Elections have shaken the Brazilian market in the past but it is a much changed country that gets ready to go to poll


The Brazilian market is exceptionally calm given it is heading towards an October presidential election.

This alone highlights the success of both the economic and political improvements the region has enjoyed over the past decade. Historically, perceived political risk in the run-up to presidential elections has destabilised Brazilian assets and currency.

Rewind to 2002 and both the Bovespa equity index and the local currency plummeted by more than 40 per cent as a result of investor insecurity over the potential outcome of the election. But now the nation has a robust economic backdrop and its citizens do not want this to change.

Brazil presently offers strong domestic growth, positive demographics, balanced economic drivers and a transparent as well as solid institutional framework. It also offers stable government finances. Apart from Chile in the Latin American region, Brazil has the most market-friendly policymaking and careful inflation targeting.

Right now, the country is experiencing strong economic growth, which this year should top 7 per cent, before moderating to around 5 per cent over the next few years. Inflation fears have been easing as the year-on-year comparisons begin to relax.

When current president Lula was first elected, there was a need to talk about radical changes. Lula had to change people’s way of thinking.Now that Brazil has a stronger economic backdrop, people want to keep it that way

Although the tightening on this monetary cycle is not over, we do not expect interest rates to be hiked materially over the coming months.

As such, the country is in an economic and investment sweet spot where the domestic economy is growing fast but not so much so that inflation is getting out of control.
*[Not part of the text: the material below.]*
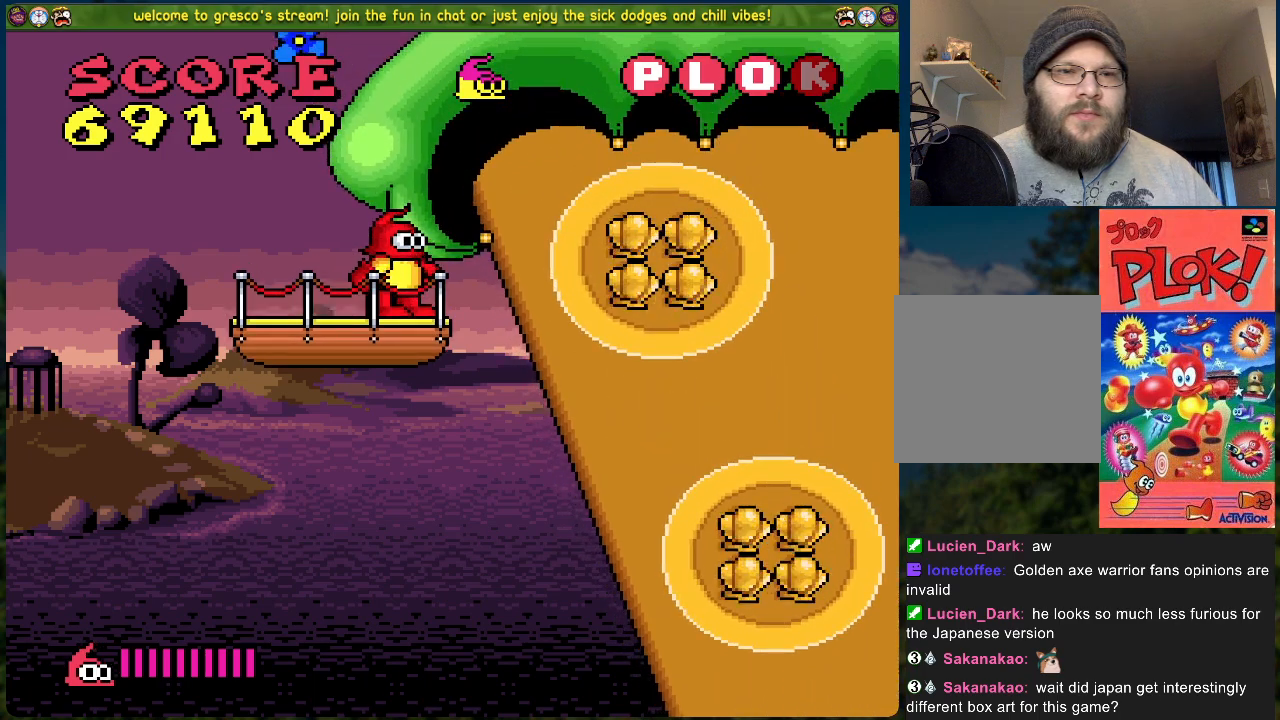
{"buttons": ["B"], "left_stick": "center", "events": [[117, "Y", "up"], [217, "B", "down"]]}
The global environment is weak but not so weak that it is affecting Brazil, yet it is keeping interest rates in Brazil low. This is a potentially ideal economic and investment environment.

Brazilian equities should also continue to benefit from earnings’ upgrades. Earnings per share growth for the MSCI Brazil index stands at 28.6 per cent for 2010 and 25.6 per cent for 2011. Notably, exports make up less than 10 per cent of the economy and commodities less than that as domestic demand today is becoming an increasingly important driver.

Within the equity markets, domestic stocks are particularly appealing with support from robust consumption, favourable demographics, a buoyant labour market and rising real wages. Commodity stocks should also eventually benefit when it becomes clear that hard-landing concerns over China are overdone.

Meanwhile, the market appears relatively cheap compared with its Bric peers, trading on a 2010 forward multiple of 11.6 compared with 13.8 for China and 18.7 for India.

Again, looking at the upcoming election, the simplest way to think of it this year in Brazil is to look back to when current president Lula was first elected.

For that particular election, there was a need to talk about radical changes. Lula had to change people’s way of thinking in order to get into government. Now that Brazil has a stronger economic backdrop, people want to keep it that way.

From an investor’s point of view, there does not seem to be too much to worry about. Opposition candidate Serra is trying to associate the ruling Workers Party candidate Dilma with questionable individuals in the government, while outgoing president Lula has supported Dilma. This election is really more about a choice of personalities than about radical change.